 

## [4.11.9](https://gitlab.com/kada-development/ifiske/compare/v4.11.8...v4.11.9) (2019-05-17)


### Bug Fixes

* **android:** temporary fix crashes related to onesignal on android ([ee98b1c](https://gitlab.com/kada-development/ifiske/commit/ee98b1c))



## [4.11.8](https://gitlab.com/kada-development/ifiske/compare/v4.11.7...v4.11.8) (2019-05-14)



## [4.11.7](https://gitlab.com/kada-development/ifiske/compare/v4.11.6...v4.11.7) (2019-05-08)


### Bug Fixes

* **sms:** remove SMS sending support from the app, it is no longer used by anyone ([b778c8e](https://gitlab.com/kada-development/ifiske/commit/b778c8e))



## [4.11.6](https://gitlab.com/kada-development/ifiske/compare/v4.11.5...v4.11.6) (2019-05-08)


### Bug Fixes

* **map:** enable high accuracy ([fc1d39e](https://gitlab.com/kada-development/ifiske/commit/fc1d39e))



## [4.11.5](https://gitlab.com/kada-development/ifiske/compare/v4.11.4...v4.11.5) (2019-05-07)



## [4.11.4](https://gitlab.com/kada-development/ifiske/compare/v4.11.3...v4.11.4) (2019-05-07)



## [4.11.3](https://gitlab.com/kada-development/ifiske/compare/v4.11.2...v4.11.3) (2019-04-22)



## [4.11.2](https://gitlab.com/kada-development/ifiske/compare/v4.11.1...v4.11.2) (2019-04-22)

_ _ _

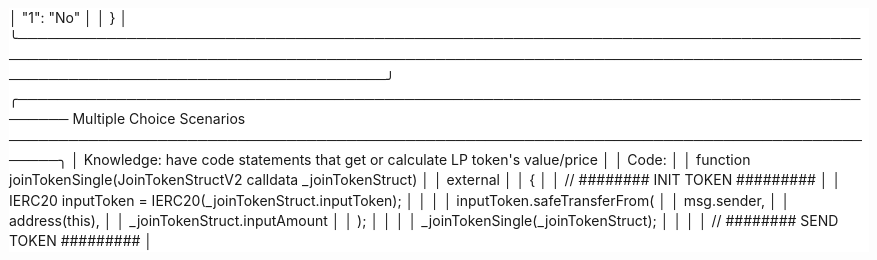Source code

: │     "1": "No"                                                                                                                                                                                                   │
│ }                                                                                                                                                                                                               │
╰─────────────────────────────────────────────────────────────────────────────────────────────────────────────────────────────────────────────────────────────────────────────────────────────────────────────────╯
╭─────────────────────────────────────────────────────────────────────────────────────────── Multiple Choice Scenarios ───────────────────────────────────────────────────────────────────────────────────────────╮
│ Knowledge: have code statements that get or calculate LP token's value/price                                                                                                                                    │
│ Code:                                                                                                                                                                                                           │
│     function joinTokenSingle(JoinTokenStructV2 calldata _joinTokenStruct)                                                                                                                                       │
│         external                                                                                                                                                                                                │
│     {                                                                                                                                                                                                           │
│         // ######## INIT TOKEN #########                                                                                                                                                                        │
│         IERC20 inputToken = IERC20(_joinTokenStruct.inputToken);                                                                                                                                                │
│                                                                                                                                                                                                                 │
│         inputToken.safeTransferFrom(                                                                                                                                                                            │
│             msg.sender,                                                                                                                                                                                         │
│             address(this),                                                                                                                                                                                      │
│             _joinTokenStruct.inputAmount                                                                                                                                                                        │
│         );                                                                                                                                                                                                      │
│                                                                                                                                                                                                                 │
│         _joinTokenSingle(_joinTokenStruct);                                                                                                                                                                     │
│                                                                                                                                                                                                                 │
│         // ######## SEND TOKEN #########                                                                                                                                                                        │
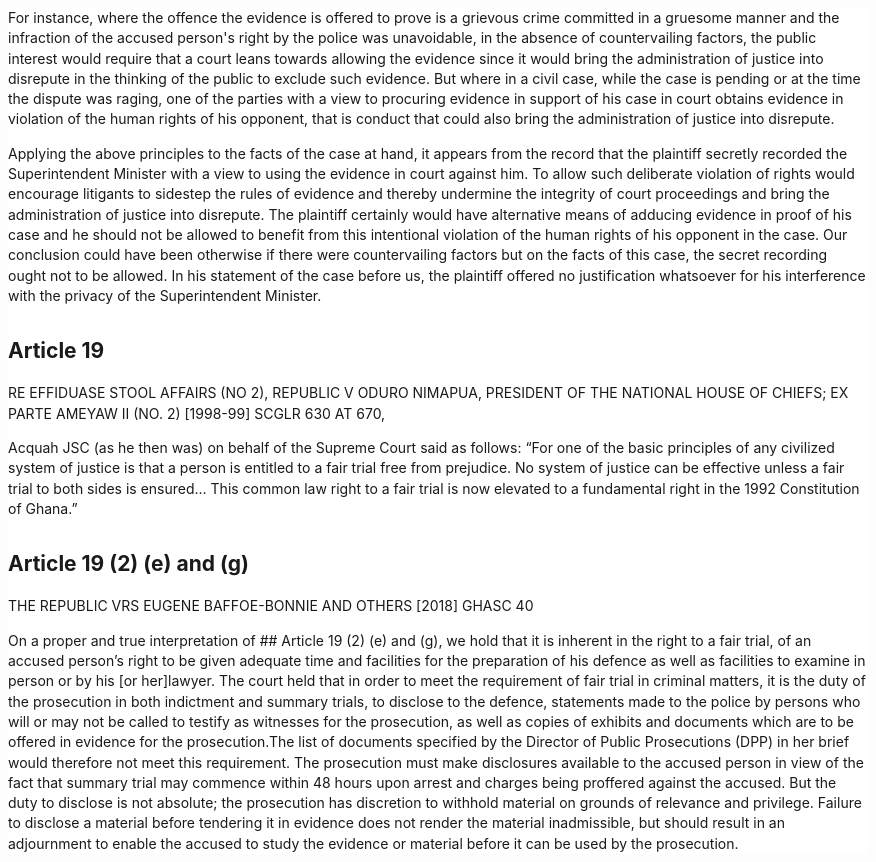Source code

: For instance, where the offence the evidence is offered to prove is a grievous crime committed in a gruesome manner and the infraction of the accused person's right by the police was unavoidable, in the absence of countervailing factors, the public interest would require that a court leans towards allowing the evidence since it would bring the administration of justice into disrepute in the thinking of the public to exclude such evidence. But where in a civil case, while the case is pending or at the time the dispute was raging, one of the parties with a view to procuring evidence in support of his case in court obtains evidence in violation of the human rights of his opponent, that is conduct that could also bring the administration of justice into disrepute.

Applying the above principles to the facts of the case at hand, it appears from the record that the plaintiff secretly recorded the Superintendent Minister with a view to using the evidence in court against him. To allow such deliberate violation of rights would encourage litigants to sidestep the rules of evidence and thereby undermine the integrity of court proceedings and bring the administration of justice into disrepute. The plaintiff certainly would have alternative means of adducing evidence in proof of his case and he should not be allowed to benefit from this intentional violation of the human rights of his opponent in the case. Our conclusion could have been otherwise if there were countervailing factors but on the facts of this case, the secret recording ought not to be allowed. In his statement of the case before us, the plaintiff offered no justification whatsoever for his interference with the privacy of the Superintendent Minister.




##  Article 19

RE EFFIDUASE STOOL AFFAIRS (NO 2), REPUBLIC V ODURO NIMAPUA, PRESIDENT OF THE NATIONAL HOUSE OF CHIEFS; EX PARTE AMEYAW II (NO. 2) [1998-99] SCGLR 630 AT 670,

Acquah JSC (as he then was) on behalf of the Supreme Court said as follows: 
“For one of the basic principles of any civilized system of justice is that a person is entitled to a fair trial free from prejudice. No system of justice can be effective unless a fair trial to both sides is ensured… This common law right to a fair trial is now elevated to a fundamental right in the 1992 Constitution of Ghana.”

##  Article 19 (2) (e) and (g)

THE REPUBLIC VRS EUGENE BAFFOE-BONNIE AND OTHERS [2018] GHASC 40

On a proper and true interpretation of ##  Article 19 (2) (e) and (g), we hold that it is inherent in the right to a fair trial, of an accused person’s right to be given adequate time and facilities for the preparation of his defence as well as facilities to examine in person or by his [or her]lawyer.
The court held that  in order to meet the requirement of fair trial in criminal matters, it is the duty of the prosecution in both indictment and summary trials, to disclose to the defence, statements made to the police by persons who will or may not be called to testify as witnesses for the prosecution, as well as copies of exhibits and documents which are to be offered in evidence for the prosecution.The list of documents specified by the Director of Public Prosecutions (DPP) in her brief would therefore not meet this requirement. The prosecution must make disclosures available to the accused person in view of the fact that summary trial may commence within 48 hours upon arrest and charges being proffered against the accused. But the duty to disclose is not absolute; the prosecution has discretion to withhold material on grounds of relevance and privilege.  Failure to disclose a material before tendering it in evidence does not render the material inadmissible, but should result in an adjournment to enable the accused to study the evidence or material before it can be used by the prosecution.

_ _ _

▶ _Exercise description_
Recast the material from the line containing "On a proper" to the line containing "The court held" as a numbered list, leaving out any blank lines.

▶ _Exercise answer_
1. On a proper and true interpretation of ##  Article 19 (2) (e) and (g), we hold that it is inherent in the right to a fair trial, of an accused person’s right to be given adequate time and facilities for the preparation of his defence as well as facilities to examine in person or by his [or her]lawyer.
2. The court held that  in order to meet the requirement of fair trial in criminal matters, it is the duty of the prosecution in both indictment and summary trials, to disclose to the defence, statements made to the police by persons who will or may not be called to testify as witnesses for the prosecution, as well as copies of exhibits and documents which are to be offered in evidence for the prosecution.The list of documents specified by the Director of Public Prosecutions (DPP) in her brief would therefore not meet this requirement. The prosecution must make disclosures available to the accused person in view of the fact that summary trial may commence within 48 hours upon arrest and charges being proffered against the accused. But the duty to disclose is not absolute; the prosecution has discretion to withhold material on grounds of relevance and privilege.  Failure to disclose a material before tendering it in evidence does not render the material inadmissible, but should result in an adjournment to enable the accused to study the evidence or material before it can be used by the prosecution.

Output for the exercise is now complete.